(Collected data entries)
——
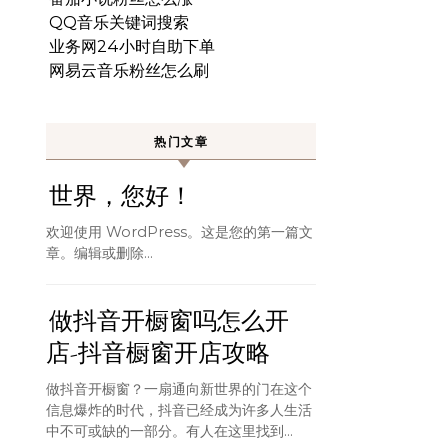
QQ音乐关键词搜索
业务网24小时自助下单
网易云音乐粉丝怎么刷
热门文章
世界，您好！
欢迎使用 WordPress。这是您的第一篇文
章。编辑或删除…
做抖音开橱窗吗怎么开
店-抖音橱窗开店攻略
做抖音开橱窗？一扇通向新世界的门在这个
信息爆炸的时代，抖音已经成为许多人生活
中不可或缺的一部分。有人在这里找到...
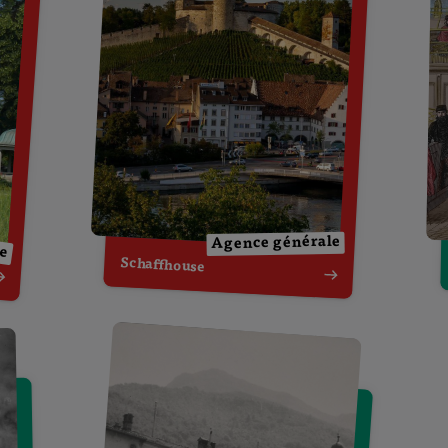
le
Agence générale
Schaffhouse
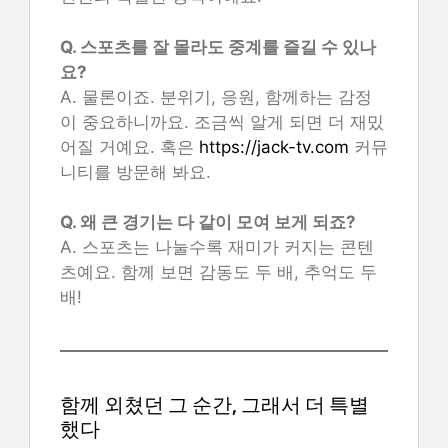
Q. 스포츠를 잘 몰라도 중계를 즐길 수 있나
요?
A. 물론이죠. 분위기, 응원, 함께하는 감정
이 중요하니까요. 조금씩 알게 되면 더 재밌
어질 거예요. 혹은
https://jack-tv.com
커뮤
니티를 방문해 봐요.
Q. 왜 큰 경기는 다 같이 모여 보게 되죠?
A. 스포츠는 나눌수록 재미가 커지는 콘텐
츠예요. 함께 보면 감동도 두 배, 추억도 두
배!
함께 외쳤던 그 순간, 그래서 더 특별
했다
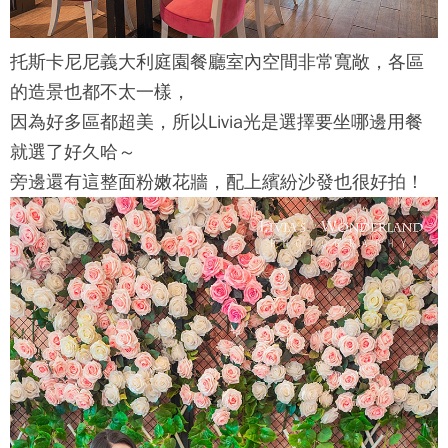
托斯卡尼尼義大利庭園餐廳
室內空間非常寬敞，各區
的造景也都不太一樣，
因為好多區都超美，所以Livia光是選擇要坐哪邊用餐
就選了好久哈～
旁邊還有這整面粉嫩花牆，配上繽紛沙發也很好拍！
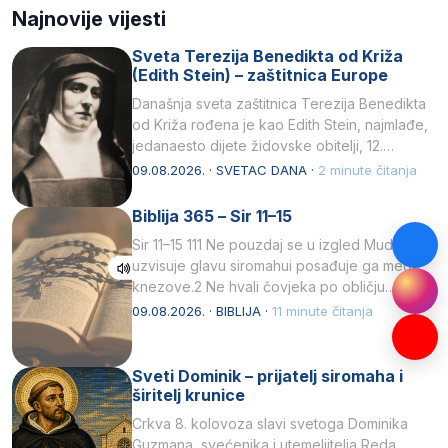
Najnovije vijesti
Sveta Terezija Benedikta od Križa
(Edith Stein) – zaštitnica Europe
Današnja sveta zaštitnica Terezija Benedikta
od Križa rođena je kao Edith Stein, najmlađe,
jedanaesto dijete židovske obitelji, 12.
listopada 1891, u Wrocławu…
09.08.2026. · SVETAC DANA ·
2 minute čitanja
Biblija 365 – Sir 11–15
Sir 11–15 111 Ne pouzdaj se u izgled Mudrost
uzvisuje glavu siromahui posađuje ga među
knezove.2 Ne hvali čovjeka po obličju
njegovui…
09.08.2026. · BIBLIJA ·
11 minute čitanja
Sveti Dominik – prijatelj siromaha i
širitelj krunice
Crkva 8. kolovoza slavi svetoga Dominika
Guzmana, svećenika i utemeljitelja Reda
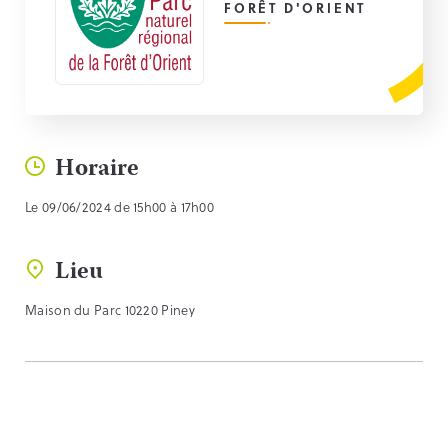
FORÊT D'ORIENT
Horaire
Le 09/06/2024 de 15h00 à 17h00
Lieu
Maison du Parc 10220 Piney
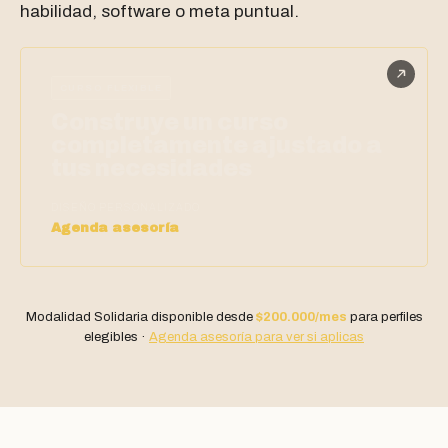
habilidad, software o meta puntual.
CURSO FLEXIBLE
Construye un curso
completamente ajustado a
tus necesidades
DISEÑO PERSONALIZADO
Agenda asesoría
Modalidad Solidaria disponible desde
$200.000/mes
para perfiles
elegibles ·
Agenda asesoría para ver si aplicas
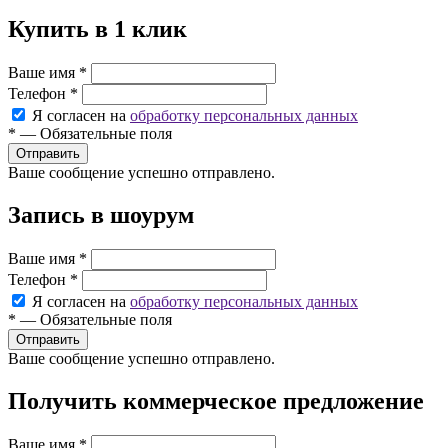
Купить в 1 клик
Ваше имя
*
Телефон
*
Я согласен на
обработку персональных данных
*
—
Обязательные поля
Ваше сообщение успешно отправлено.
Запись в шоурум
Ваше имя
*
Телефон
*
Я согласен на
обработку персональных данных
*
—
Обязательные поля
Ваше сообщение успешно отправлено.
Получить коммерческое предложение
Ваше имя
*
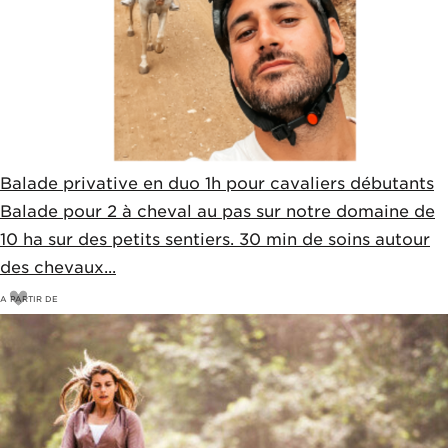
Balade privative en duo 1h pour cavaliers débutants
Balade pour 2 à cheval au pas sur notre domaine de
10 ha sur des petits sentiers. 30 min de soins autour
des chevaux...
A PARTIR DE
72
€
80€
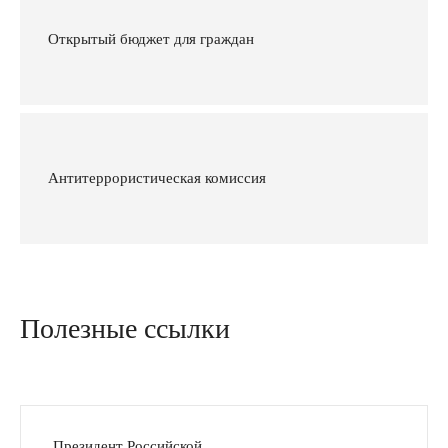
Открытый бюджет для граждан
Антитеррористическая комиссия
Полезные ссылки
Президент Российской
——
#### [Task]
Can you copy every row above word for word, leaving the pictures out of your answer?

#### [Answer to this task]
QQ音乐关键词搜索
业务网24小时自助下单
网易云音乐粉丝怎么刷
热门文章
世界，您好！
欢迎使用 WordPress。这是您的第一篇文
章。编辑或删除…
做抖音开橱窗吗怎么开
店-抖音橱窗开店攻略
做抖音开橱窗？一扇通向新世界的门在这个
信息爆炸的时代，抖音已经成为许多人生活
中不可或缺的一部分。有人在这里找到...
le
Agence générale
Schaffhouse
Q. 스포츠를 잘 몰라도 중계를 즐길 수 있나
요?
A. 물론이죠. 분위기, 응원, 함께하는 감정
이 중요하니까요. 조금씩 알게 되면 더 재밌
어질 거예요. 혹은
https://jack-tv.com
커뮤
니티를 방문해 봐요.
Q. 왜 큰 경기는 다 같이 모여 보게 되죠?
A. 스포츠는 나눌수록 재미가 커지는 콘텐
츠예요. 함께 보면 감동도 두 배, 추억도 두
배!
함께 외쳤던 그 순간, 그래서 더 특별
했다
托斯卡尼尼義大利庭園餐廳
室內空間非常寬敞，各區
的造景也都不太一樣，
因為好多區都超美，所以Livia光是選擇要坐哪邊用餐
就選了好久哈～
旁邊還有這整面粉嫩花牆，配上繽紛沙發也很好拍！
Najnovije vijesti
Sveta Terezija Benedikta od Križa
(Edith Stein) – zaštitnica Europe
Današnja sveta zaštitnica Terezija Benedikta
od Križa rođena je kao Edith Stein, najmlađe,
jedanaesto dijete židovske obitelji, 12.
listopada 1891, u Wrocławu…
09.08.2026. · SVETAC DANA ·
2 minute čitanja
Biblija 365 – Sir 11–15
Sir 11–15 111 Ne pouzdaj se u izgled Mudrost
uzvisuje glavu siromahui posađuje ga među
knezove.2 Ne hvali čovjeka po obličju
njegovui…
09.08.2026. · BIBLIJA ·
11 minute čitanja
Sveti Dominik – prijatelj siromaha i
širitelj krunice
Crkva 8. kolovoza slavi svetoga Dominika
Guzmana, svećenika i utemeljitelja Reda
FORÊT D'ORIENT
Horaire
Le 09/06/2024 de 15h00 à 17h00
Lieu
Maison du Parc 10220 Piney
habilidad, software o meta puntual.
CURSO FLEXIBLE
Construye un curso
completamente ajustado a
tus necesidades
DISEÑO PERSONALIZADO
Agenda asesoría
Modalidad Solidaria disponible desde
$200.000/mes
para perfiles
elegibles ·
Agenda asesoría para ver si aplicas
Купить в 1 клик
Ваше имя
*
Телефон
*
Я согласен на
обработку персональных данных
*
—
Обязательные поля
Ваше сообщение успешно отправлено.
Запись в шоурум
Ваше имя
*
Телефон
*
Я согласен на
обработку персональных данных
*
—
Обязательные поля
Ваше сообщение успешно отправлено.
Получить коммерческое предложение
Ваше имя
*
Balade privative en duo 1h pour cavaliers débutants
Balade pour 2 à cheval au pas sur notre domaine de
10 ha sur des petits sentiers. 30 min de soins autour
des chevaux...
A PARTIR DE
72
€
80€
Открытый бюджет для граждан
Антитеррористическая комиссия
Полезные ссылки
Президент Российской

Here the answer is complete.